> _Questions on the material_
- a) In the Sub 37 forum thread, which two plugin features did dgburns try out onscreen?
- b) Pick up the Sub 37 forum thread from its final sentence and continue it.

> _Page extract_
=== Section Start ===
# Sub 37!



## dgburns (Dec 17, 2015)

Just saw this put on my desk.How in heck is a guy supposed to work with that begging to be played with ??

btw-I get the whole moog low end thing now,boy a world of sound is in that thing..!

happy xmas everyone!


----------



## lumcas (Dec 17, 2015)

Happy procrastinating and congrats


----------



## SamiMatar (Dec 17, 2015)

Enjoy, its a lovely little monster.


----------



## pdub (Dec 17, 2015)

Congrats! It's a great piece.


----------



## dgburns (Dec 18, 2015)

gawd,left work far too late last night.

so my impressions are that this thing is an idea box.because of the simple layout,it seems to bring out ideas rather quickly,did not see that coming.very encouraging and must pursue further this angle of writing with mono lines and knob turning.

In case anyone out there is wondering,I was able to get a beta version of the upcoming plugin and have been playing with the editor and librarian features onscreen.All I can say at this point is that the plugin is amazing and a must have.The official release must not be far away.I could not see myself making patches without the ability to store them in the computer.And the randomize patch function is aways fun ....
all in all,my eyes have been opened.The sounds have a way of blending with other instruments in an uncanny way.pleasant surprise. (sorry if all this is ever so obvious to the moog initiates out there)
=== Section End ===
[Data records]
=== Section Start ===
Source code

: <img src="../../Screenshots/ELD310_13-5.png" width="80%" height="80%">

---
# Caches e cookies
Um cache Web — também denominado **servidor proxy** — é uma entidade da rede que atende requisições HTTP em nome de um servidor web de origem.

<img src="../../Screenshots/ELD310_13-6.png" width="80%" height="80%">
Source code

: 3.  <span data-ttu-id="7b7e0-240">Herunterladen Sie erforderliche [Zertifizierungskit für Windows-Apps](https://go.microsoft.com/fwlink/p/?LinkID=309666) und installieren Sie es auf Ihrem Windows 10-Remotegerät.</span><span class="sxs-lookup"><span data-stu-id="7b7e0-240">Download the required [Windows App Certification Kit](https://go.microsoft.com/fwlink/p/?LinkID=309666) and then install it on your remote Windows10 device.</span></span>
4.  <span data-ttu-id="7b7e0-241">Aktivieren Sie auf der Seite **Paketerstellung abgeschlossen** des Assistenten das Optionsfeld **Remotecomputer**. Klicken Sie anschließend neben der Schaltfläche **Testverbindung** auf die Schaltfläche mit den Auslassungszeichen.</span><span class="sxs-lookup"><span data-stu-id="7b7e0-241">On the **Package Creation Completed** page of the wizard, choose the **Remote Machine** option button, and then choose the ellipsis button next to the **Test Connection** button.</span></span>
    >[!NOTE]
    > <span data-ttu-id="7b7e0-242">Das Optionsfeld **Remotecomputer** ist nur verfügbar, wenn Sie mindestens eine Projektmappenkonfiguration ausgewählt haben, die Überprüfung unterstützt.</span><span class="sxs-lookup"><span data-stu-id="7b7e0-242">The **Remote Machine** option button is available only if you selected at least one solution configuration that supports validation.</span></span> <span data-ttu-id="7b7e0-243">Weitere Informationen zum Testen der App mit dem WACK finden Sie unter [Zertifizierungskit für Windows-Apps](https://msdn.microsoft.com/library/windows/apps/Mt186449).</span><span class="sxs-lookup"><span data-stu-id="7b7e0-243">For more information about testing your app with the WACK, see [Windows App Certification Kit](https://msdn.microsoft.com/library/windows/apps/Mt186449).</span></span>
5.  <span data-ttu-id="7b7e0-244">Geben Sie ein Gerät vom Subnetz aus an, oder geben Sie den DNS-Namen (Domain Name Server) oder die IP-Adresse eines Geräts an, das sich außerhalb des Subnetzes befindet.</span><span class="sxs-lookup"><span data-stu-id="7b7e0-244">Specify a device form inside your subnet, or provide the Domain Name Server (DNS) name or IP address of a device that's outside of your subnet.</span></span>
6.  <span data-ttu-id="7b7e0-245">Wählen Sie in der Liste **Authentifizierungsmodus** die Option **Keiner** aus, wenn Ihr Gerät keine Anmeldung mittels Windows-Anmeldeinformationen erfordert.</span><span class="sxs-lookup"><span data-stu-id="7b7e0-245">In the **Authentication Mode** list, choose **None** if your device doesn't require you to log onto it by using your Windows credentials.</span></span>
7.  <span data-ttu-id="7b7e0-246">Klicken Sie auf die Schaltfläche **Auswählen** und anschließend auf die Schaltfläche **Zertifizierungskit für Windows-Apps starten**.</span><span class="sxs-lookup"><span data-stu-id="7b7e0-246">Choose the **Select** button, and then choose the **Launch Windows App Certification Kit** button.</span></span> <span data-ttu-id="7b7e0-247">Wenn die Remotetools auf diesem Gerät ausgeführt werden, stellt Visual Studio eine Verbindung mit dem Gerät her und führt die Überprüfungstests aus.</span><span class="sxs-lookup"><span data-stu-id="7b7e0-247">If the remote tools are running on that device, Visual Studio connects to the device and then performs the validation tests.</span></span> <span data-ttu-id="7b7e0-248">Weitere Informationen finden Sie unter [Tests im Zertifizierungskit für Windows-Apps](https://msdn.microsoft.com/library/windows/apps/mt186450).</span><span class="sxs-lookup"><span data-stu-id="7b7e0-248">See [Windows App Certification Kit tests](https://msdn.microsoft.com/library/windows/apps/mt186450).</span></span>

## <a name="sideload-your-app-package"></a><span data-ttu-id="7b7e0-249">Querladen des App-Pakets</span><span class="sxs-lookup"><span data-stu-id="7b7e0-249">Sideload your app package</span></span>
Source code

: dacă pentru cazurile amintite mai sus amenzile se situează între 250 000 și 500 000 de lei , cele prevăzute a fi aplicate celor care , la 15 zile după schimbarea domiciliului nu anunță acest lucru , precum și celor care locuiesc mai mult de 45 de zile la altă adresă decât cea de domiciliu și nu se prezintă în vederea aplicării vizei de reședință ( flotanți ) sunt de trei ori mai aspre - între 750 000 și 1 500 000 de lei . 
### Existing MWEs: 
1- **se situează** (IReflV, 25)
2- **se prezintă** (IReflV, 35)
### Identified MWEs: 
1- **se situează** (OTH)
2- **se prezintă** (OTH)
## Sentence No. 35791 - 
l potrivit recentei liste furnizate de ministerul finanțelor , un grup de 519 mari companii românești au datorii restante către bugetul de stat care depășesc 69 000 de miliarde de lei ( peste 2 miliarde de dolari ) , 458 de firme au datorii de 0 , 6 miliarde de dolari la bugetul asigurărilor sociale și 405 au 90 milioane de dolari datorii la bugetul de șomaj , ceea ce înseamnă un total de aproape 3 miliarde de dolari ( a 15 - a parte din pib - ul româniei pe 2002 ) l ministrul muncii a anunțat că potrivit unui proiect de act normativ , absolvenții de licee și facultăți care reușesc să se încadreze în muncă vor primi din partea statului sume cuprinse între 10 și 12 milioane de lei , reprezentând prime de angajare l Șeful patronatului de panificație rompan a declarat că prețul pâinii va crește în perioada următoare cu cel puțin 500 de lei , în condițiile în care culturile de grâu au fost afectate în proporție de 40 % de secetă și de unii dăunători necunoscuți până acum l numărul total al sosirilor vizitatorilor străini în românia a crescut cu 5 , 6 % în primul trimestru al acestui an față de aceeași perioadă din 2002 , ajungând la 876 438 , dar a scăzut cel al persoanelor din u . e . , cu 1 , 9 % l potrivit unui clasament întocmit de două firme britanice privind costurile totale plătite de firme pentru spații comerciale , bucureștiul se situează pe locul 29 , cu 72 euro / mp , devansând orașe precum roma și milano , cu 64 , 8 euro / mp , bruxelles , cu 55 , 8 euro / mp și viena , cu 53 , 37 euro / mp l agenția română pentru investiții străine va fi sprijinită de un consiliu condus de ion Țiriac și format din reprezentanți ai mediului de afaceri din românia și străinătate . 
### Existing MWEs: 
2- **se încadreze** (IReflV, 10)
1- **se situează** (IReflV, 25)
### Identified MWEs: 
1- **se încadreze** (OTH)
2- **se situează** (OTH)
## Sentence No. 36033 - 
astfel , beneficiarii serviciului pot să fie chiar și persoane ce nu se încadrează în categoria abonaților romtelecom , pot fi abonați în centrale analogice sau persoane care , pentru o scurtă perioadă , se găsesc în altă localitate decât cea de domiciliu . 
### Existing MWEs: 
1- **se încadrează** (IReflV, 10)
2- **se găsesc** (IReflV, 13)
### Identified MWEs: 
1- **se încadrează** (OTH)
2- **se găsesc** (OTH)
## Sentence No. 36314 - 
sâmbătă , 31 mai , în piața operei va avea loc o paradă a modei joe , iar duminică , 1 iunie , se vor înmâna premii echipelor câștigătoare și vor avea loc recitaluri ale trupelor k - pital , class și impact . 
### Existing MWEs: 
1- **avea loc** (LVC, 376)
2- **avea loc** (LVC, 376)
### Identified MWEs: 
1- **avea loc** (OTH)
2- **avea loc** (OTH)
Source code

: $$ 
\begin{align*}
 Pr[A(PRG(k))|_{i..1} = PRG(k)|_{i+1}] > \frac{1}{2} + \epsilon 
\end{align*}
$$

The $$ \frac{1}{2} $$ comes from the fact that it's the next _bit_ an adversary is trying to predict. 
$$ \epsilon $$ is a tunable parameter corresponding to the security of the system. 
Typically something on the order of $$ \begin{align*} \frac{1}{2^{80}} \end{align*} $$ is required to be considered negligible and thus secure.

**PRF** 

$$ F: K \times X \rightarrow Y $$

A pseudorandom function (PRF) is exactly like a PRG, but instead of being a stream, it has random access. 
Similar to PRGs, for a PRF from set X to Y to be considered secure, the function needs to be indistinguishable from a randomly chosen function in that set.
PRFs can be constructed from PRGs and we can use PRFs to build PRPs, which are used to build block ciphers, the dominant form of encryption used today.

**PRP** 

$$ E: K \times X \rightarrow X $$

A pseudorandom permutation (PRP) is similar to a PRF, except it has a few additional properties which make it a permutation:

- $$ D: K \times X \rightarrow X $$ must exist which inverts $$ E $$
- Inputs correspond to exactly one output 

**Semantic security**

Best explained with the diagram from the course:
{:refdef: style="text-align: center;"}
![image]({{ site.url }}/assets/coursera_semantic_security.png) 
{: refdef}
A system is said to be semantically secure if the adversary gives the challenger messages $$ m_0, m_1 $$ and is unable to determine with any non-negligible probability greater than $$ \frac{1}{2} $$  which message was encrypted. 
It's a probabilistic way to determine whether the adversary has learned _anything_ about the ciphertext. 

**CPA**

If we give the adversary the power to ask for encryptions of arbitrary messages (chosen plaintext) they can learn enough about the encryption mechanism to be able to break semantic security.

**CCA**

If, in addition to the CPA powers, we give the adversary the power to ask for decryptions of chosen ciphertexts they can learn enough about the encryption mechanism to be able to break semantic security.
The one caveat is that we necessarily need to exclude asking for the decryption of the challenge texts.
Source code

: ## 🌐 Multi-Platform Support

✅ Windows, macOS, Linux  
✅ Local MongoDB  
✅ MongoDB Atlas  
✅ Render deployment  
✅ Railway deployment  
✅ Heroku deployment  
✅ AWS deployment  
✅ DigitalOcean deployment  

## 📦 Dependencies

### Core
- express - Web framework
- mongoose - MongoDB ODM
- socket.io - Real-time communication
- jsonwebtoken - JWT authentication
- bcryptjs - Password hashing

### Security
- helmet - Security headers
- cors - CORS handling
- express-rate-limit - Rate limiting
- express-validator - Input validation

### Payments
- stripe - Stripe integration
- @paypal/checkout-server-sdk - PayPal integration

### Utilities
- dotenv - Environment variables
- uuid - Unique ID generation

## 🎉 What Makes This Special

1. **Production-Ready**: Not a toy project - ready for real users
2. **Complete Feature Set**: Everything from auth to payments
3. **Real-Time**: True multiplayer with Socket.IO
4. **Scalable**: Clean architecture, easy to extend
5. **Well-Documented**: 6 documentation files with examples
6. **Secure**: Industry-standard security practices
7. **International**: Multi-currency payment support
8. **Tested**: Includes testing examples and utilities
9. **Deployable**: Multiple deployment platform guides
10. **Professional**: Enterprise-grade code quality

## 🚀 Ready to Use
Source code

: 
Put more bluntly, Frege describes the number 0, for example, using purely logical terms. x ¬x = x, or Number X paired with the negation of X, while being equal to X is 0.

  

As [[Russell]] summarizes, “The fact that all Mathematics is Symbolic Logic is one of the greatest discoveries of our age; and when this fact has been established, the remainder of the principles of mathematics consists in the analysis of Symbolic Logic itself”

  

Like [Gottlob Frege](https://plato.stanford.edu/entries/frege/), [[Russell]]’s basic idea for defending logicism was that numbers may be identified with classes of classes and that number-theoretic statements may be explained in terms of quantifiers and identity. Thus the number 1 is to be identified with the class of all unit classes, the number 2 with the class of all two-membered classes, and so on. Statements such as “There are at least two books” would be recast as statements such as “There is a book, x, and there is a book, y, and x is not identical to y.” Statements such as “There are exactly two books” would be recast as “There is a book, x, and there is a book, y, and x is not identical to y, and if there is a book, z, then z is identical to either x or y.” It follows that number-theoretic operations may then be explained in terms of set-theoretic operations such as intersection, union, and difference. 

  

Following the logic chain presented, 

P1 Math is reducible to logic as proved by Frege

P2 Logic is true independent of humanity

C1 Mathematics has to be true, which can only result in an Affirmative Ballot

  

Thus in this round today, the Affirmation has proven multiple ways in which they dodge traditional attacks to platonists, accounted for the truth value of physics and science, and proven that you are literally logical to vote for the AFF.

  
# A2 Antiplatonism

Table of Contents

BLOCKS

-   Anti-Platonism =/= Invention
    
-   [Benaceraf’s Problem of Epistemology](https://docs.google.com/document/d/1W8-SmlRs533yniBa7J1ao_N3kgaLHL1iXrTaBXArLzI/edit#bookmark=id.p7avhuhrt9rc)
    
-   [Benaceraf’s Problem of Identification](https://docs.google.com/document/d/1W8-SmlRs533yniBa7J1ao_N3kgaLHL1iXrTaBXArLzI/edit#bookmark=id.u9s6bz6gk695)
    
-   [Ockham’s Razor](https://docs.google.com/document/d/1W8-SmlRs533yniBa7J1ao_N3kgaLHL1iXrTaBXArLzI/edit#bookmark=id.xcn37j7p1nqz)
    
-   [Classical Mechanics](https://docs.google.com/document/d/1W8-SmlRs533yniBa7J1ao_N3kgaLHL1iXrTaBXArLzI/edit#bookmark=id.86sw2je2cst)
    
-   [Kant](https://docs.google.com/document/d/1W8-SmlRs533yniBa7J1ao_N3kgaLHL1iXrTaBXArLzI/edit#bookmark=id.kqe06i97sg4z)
=== Section End ===
> _Task-by-task outputs_
- a) The editor and librarian features.

- b)
----------



## Baron Greuner (Dec 18, 2015)

It's a great piece of kit. May I also recommend Monark by NI.


----------



## dgburns (Dec 18, 2015)

Baron Greuner said:


> It's a great piece of kit. May I also recommend Monark by NI.



got it,like it but didn't get the same emotional reaction/response as I did with the sub37.Used the monark on a bunch or projects,but always found the bass did not command in the mix as this moog does.still trying to get my head around why,but happy it's doing what it's doing.

Also got a rise out of the Pro2 from Dave Smith,but have yet to pull the trigger on that one.Sounds a little more "plastic" somehow,or modern might be a better word.Deeply powerful but I think it complexity works against me in some ways.

Something about the moog being real makes me appreciate the sound.It might be placebo effect but something tells me no.I'm curious to explore using it to mimc other instruments like brass woods and what not,it blends in behind things in a peculiar way.


----------



## Baron Greuner (Dec 18, 2015)

The emotional reaction bit I can totally dig. The theory I have always had with that is the keyboard belongs to the synthesizer and visa versa. It's as one as opposed to somehow being divorced from each other as with virtual instruments and extraneous shitty keyboards.

The Pro 2 is a great sounding synthesizer too and if it wasn't for the fact that the Prophet 6 is only 4 octaves, I would say save up for the Prophet 6. I'm not sure though, that there's a huge enough difference between the Sub and the Pro 2 to make it worthwhile having both unless you're rolling in cash.


----------



## dgburns (Dec 18, 2015)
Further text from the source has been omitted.